U.K. House Prices Fall
by Robert Brusca  June 2, 2020

The closely watched Nationwide Survey of U.K. home prices produced a 1.7% m/m drop in May. This was the first monthly price drop in the Nationwide series since September of last year when prices ticked lower by 0.1% m/m. The May 1.7% drop is by itself large and is the largest drop since December 2008, during the period of the financial crisis. From May to December of 2008, there were five of those eight months in which the Nationwide index fell by more than 1.7% per month. The index fell by some amount for 16-months in a row around that period.

It is reasonable to wonder what kind of a precedent 2008 might be for the period ahead since the economy is also greatly impacted and this too will become a period of recession, albeit an artificially induced recession. The drop in U.K. homes prices in May is hardly a surprise since transactions were impeded by the lockdown. Apart from the shelter at home provision, policy is causing people to lose employment and income and that is lasting damage that could impact home prices in the future.
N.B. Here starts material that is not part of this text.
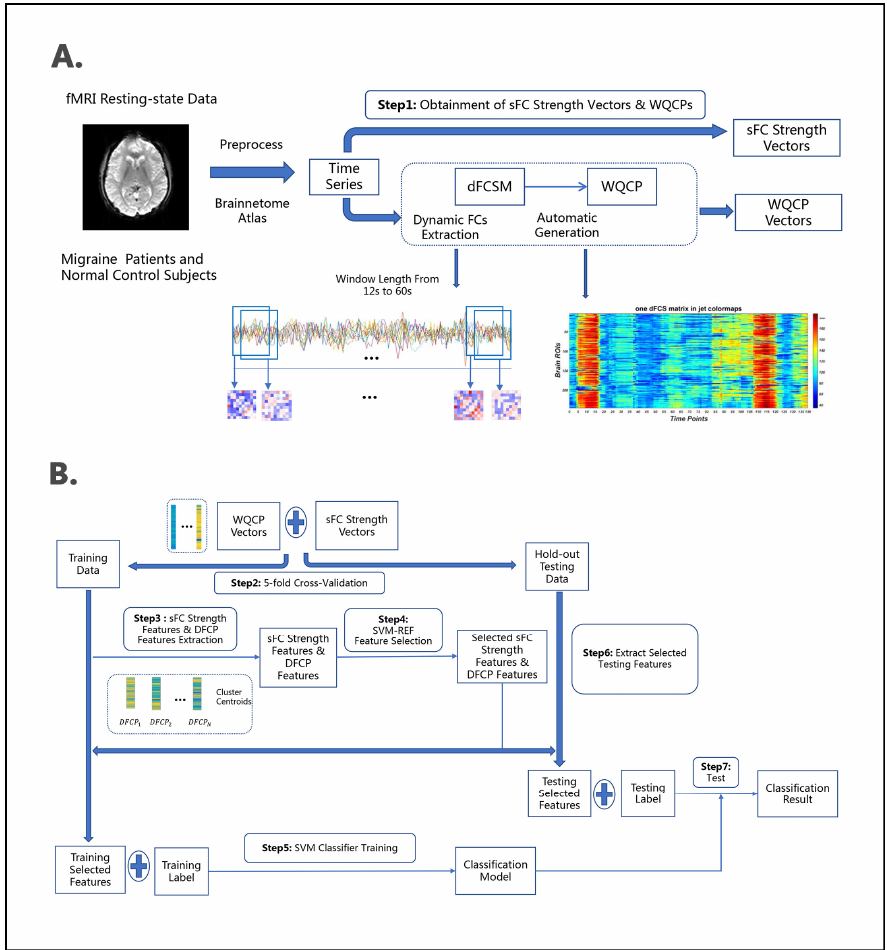
Figure 3. The framework of the classification approach based on combined sFC strength and DFCP methods. ( A ) The preprocessed fMRI resting-state data were decomposed into 246 regions of interest (ROIs) by Brainnetome Atlas. sFC strength vectors were obtained from the resting-state FC between the ROIs as mentioned in Algorithm 1. The WQCP vectors were automatically generated as mentioned in Algorithm 2. ( B ) The DFCP features were obtained based on WQCP vectors as mentioned in Algorithm 2. The sFC strength features and DFCP features were sent into the feature selection and classification framework, which were performed on the basis of 5-fold cross-validation strategy. Both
There are concerns that the virus could cause people to rethink living and commuting patterns to work and those things could affect house prices as well. The coronavirus could be disruptive not only of economic activity by reducing it but also by instigating changes in how and where people engage with the economy. So there are many possible impacts on house prices and a difference set of forces than those seen in a usual economic downturn.

The table and the graph show the relationship between GfK consumer confidence and the Nationwide Survey home prices. The relationship is not tight, but it is indicative. The cycles in confidence and in home prices do work together. The table shows that GfK confidence fell sharply in April and in May home prices fell more sharply than they had in more than a decade. GDP matters, confidence matters, and for individuals the usual metrics of income and wages matter to home prices.

There is likely to a period of at least soggy home prices ahead in the U.K. The virus is still in play and some people frankly are still afraid of it even as government allows conditions to normalize. Economic activity will continue to be disrupted and home prices will be one of many economic casualties as the virus is brought to heel and as a new normalcy is established.